> **What to work on**:
Go through the entries one line at a time, and gather every line that has the word "shoulder".

************

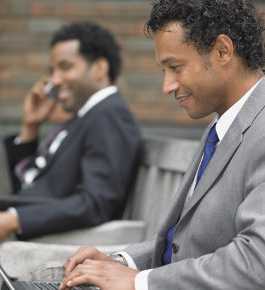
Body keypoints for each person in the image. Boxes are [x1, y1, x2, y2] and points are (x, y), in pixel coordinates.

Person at [59, 0, 265, 289]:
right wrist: (122, 263)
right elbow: (184, 244)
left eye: (175, 67)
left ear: (223, 50)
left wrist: (139, 282)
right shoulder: (220, 127)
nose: (167, 86)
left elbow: (256, 263)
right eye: (164, 70)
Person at [0, 21, 142, 246]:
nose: (54, 80)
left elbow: (97, 202)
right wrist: (30, 126)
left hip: (46, 239)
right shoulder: (86, 117)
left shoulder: (109, 115)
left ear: (99, 68)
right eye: (52, 71)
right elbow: (28, 189)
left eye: (65, 67)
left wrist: (13, 219)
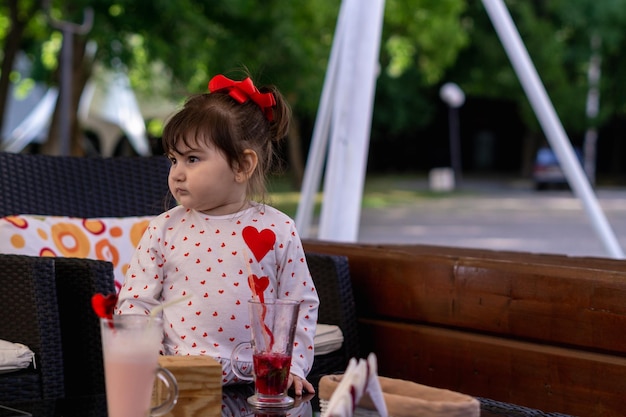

************

> **Result for this task**:
right shoulder: (220, 127)
right shoulder: (86, 117)
left shoulder: (109, 115)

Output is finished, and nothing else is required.